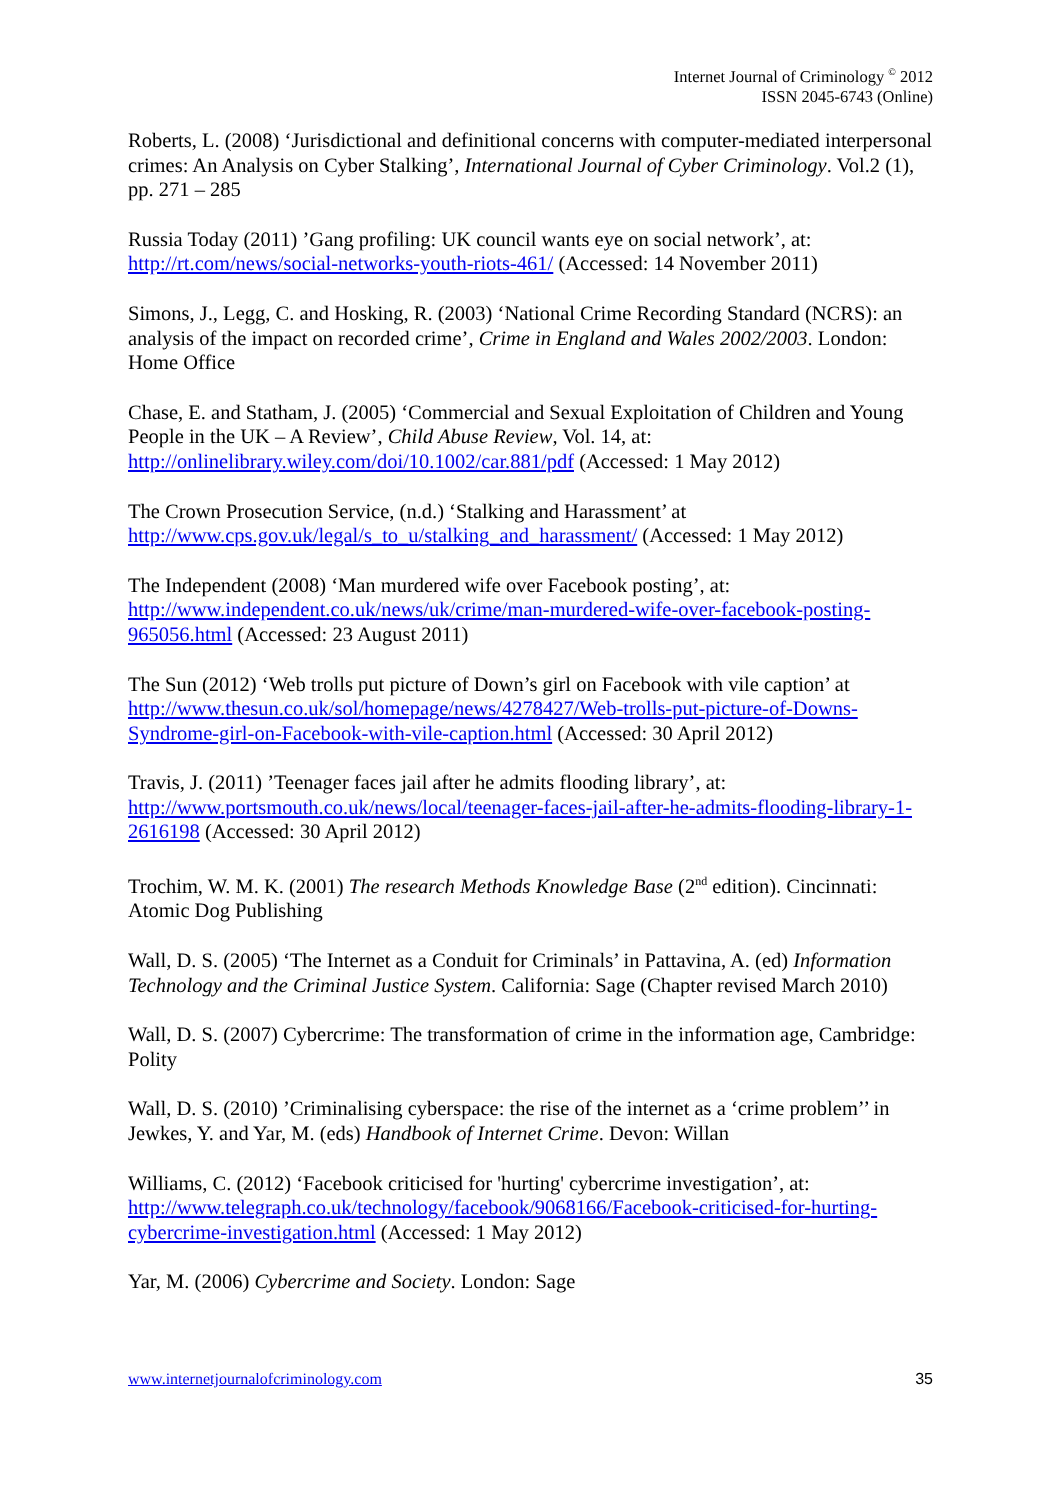Internet Journal of Criminology <sup>©</sup> 2012
ISSN 2045-6743 (Online)
Roberts, L. (2008) ‘Jurisdictional and definitional concerns with computer-mediated interpersonal crimes: An Analysis on Cyber Stalking’, International Journal of Cyber Criminology. Vol.2 (1), pp. 271 – 285
Russia Today (2011) ’Gang profiling: UK council wants eye on social network’, at: http://rt.com/news/social-networks-youth-riots-461/ (Accessed: 14 November 2011)
Simons, J., Legg, C. and Hosking, R. (2003) ‘National Crime Recording Standard (NCRS): an analysis of the impact on recorded crime’, Crime in England and Wales 2002/2003. London: Home Office
Chase, E. and Statham, J. (2005) ‘Commercial and Sexual Exploitation of Children and Young People in the UK – A Review’, Child Abuse Review, Vol. 14, at: http://onlinelibrary.wiley.com/doi/10.1002/car.881/pdf (Accessed: 1 May 2012)
The Crown Prosecution Service, (n.d.) ‘Stalking and Harassment’ at http://www.cps.gov.uk/legal/s_to_u/stalking_and_harassment/ (Accessed: 1 May 2012)
The Independent (2008) ‘Man murdered wife over Facebook posting’, at: http://www.independent.co.uk/news/uk/crime/man-murdered-wife-over-facebook-posting-965056.html (Accessed: 23 August 2011)
The Sun (2012) ‘Web trolls put picture of Down’s girl on Facebook with vile caption’ at http://www.thesun.co.uk/sol/homepage/news/4278427/Web-trolls-put-picture-of-Downs-Syndrome-girl-on-Facebook-with-vile-caption.html (Accessed: 30 April 2012)
Travis, J. (2011) ’Teenager faces jail after he admits flooding library’, at: http://www.portsmouth.co.uk/news/local/teenager-faces-jail-after-he-admits-flooding-library-1-2616198 (Accessed: 30 April 2012)
Trochim, W. M. K. (2001) The research Methods Knowledge Base (2<sup>nd</sup> edition). Cincinnati: Atomic Dog Publishing
Wall, D. S. (2005) ‘The Internet as a Conduit for Criminals’ in Pattavina, A. (ed) Information Technology and the Criminal Justice System. California: Sage (Chapter revised March 2010)
Wall, D. S. (2007) Cybercrime: The transformation of crime in the information age, Cambridge: Polity
Wall, D. S. (2010) ’Criminalising cyberspace: the rise of the internet as a ‘crime problem’’ in Jewkes, Y. and Yar, M. (eds) Handbook of Internet Crime. Devon: Willan
Williams, C. (2012) ‘Facebook criticised for 'hurting' cybercrime investigation’, at: http://www.telegraph.co.uk/technology/facebook/9068166/Facebook-criticised-for-hurting-cybercrime-investigation.html (Accessed: 1 May 2012)
Yar, M. (2006) Cybercrime and Society. London: Sage
www.internetjournalofcriminology.com 35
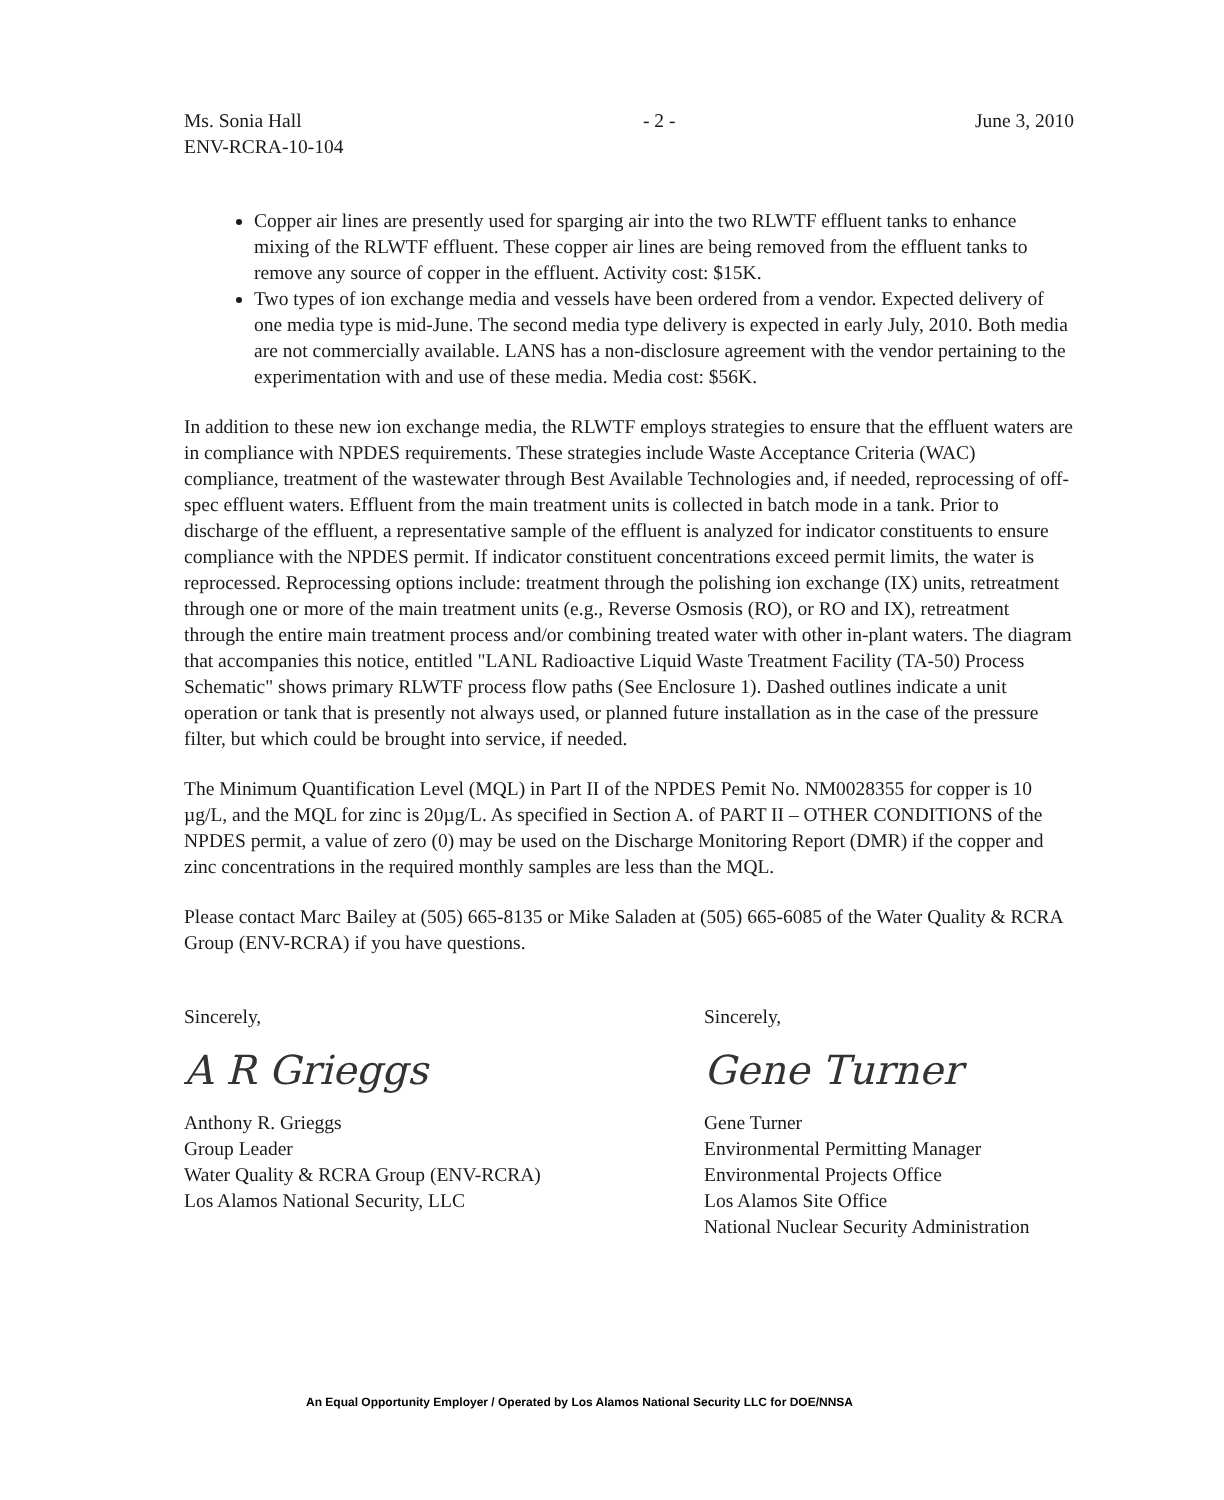Ms. Sonia Hall
ENV-RCRA-10-104
- 2 - June 3, 2010
Copper air lines are presently used for sparging air into the two RLWTF effluent tanks to enhance mixing of the RLWTF effluent. These copper air lines are being removed from the effluent tanks to remove any source of copper in the effluent. Activity cost: $15K.
Two types of ion exchange media and vessels have been ordered from a vendor. Expected delivery of one media type is mid-June. The second media type delivery is expected in early July, 2010. Both media are not commercially available. LANS has a non-disclosure agreement with the vendor pertaining to the experimentation with and use of these media. Media cost: $56K.
In addition to these new ion exchange media, the RLWTF employs strategies to ensure that the effluent waters are in compliance with NPDES requirements. These strategies include Waste Acceptance Criteria (WAC) compliance, treatment of the wastewater through Best Available Technologies and, if needed, reprocessing of off-spec effluent waters. Effluent from the main treatment units is collected in batch mode in a tank. Prior to discharge of the effluent, a representative sample of the effluent is analyzed for indicator constituents to ensure compliance with the NPDES permit. If indicator constituent concentrations exceed permit limits, the water is reprocessed. Reprocessing options include: treatment through the polishing ion exchange (IX) units, retreatment through one or more of the main treatment units (e.g., Reverse Osmosis (RO), or RO and IX), retreatment through the entire main treatment process and/or combining treated water with other in-plant waters. The diagram that accompanies this notice, entitled "LANL Radioactive Liquid Waste Treatment Facility (TA-50) Process Schematic" shows primary RLWTF process flow paths (See Enclosure 1). Dashed outlines indicate a unit operation or tank that is presently not always used, or planned future installation as in the case of the pressure filter, but which could be brought into service, if needed.
The Minimum Quantification Level (MQL) in Part II of the NPDES Pemit No. NM0028355 for copper is 10 µg/L, and the MQL for zinc is 20µg/L. As specified in Section A. of PART II – OTHER CONDITIONS of the NPDES permit, a value of zero (0) may be used on the Discharge Monitoring Report (DMR) if the copper and zinc concentrations in the required monthly samples are less than the MQL.
Please contact Marc Bailey at (505) 665-8135 or Mike Saladen at (505) 665-6085 of the Water Quality & RCRA Group (ENV-RCRA) if you have questions.
Sincerely,
A R Grieggs
Anthony R. Grieggs
Group Leader
Water Quality & RCRA Group (ENV-RCRA)
Los Alamos National Security, LLC
Sincerely,
Gene Turner
Gene Turner
Environmental Permitting Manager
Environmental Projects Office
Los Alamos Site Office
National Nuclear Security Administration
An Equal Opportunity Employer / Operated by Los Alamos National Security LLC for DOE/NNSA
══════════════════════════════
> [EXERCISE INSTRUCTIONS]
The records above should be returned exactly; no image belongs in the copy.

> [WRITTEN ANSWER]
Internet Journal of Criminology <sup>©</sup> 2012
ISSN 2045-6743 (Online)
Roberts, L. (2008) ‘Jurisdictional and definitional concerns with computer-mediated interpersonal crimes: An Analysis on Cyber Stalking’, International Journal of Cyber Criminology. Vol.2 (1), pp. 271 – 285
Russia Today (2011) ’Gang profiling: UK council wants eye on social network’, at: http://rt.com/news/social-networks-youth-riots-461/ (Accessed: 14 November 2011)
Simons, J., Legg, C. and Hosking, R. (2003) ‘National Crime Recording Standard (NCRS): an analysis of the impact on recorded crime’, Crime in England and Wales 2002/2003. London: Home Office
Chase, E. and Statham, J. (2005) ‘Commercial and Sexual Exploitation of Children and Young People in the UK – A Review’, Child Abuse Review, Vol. 14, at: http://onlinelibrary.wiley.com/doi/10.1002/car.881/pdf (Accessed: 1 May 2012)
The Crown Prosecution Service, (n.d.) ‘Stalking and Harassment’ at http://www.cps.gov.uk/legal/s_to_u/stalking_and_harassment/ (Accessed: 1 May 2012)
The Independent (2008) ‘Man murdered wife over Facebook posting’, at: http://www.independent.co.uk/news/uk/crime/man-murdered-wife-over-facebook-posting-965056.html (Accessed: 23 August 2011)
The Sun (2012) ‘Web trolls put picture of Down’s girl on Facebook with vile caption’ at http://www.thesun.co.uk/sol/homepage/news/4278427/Web-trolls-put-picture-of-Downs-Syndrome-girl-on-Facebook-with-vile-caption.html (Accessed: 30 April 2012)
Travis, J. (2011) ’Teenager faces jail after he admits flooding library’, at: http://www.portsmouth.co.uk/news/local/teenager-faces-jail-after-he-admits-flooding-library-1-2616198 (Accessed: 30 April 2012)
Trochim, W. M. K. (2001) The research Methods Knowledge Base (2<sup>nd</sup> edition). Cincinnati: Atomic Dog Publishing
Wall, D. S. (2005) ‘The Internet as a Conduit for Criminals’ in Pattavina, A. (ed) Information Technology and the Criminal Justice System. California: Sage (Chapter revised March 2010)
Wall, D. S. (2007) Cybercrime: The transformation of crime in the information age, Cambridge: Polity
Wall, D. S. (2010) ’Criminalising cyberspace: the rise of the internet as a ‘crime problem’’ in Jewkes, Y. and Yar, M. (eds) Handbook of Internet Crime. Devon: Willan
Williams, C. (2012) ‘Facebook criticised for 'hurting' cybercrime investigation’, at: http://www.telegraph.co.uk/technology/facebook/9068166/Facebook-criticised-for-hurting-cybercrime-investigation.html (Accessed: 1 May 2012)
Yar, M. (2006) Cybercrime and Society. London: Sage
www.internetjournalofcriminology.com 35
Ms. Sonia Hall
ENV-RCRA-10-104
- 2 - June 3, 2010
Copper air lines are presently used for sparging air into the two RLWTF effluent tanks to enhance mixing of the RLWTF effluent. These copper air lines are being removed from the effluent tanks to remove any source of copper in the effluent. Activity cost: $15K.
Two types of ion exchange media and vessels have been ordered from a vendor. Expected delivery of one media type is mid-June. The second media type delivery is expected in early July, 2010. Both media are not commercially available. LANS has a non-disclosure agreement with the vendor pertaining to the experimentation with and use of these media. Media cost: $56K.
In addition to these new ion exchange media, the RLWTF employs strategies to ensure that the effluent waters are in compliance with NPDES requirements. These strategies include Waste Acceptance Criteria (WAC) compliance, treatment of the wastewater through Best Available Technologies and, if needed, reprocessing of off-spec effluent waters. Effluent from the main treatment units is collected in batch mode in a tank. Prior to discharge of the effluent, a representative sample of the effluent is analyzed for indicator constituents to ensure compliance with the NPDES permit. If indicator constituent concentrations exceed permit limits, the water is reprocessed. Reprocessing options include: treatment through the polishing ion exchange (IX) units, retreatment through one or more of the main treatment units (e.g., Reverse Osmosis (RO), or RO and IX), retreatment through the entire main treatment process and/or combining treated water with other in-plant waters. The diagram that accompanies this notice, entitled "LANL Radioactive Liquid Waste Treatment Facility (TA-50) Process Schematic" shows primary RLWTF process flow paths (See Enclosure 1). Dashed outlines indicate a unit operation or tank that is presently not always used, or planned future installation as in the case of the pressure filter, but which could be brought into service, if needed.
The Minimum Quantification Level (MQL) in Part II of the NPDES Pemit No. NM0028355 for copper is 10 µg/L, and the MQL for zinc is 20µg/L. As specified in Section A. of PART II – OTHER CONDITIONS of the NPDES permit, a value of zero (0) may be used on the Discharge Monitoring Report (DMR) if the copper and zinc concentrations in the required monthly samples are less than the MQL.
Please contact Marc Bailey at (505) 665-8135 or Mike Saladen at (505) 665-6085 of the Water Quality & RCRA Group (ENV-RCRA) if you have questions.
Sincerely,
A R Grieggs
Anthony R. Grieggs
Group Leader
Water Quality & RCRA Group (ENV-RCRA)
Los Alamos National Security, LLC
Sincerely,
Gene Turner
Gene Turner
Environmental Permitting Manager
Environmental Projects Office
Los Alamos Site Office
National Nuclear Security Administration
An Equal Opportunity Employer / Operated by Los Alamos National Security LLC for DOE/NNSA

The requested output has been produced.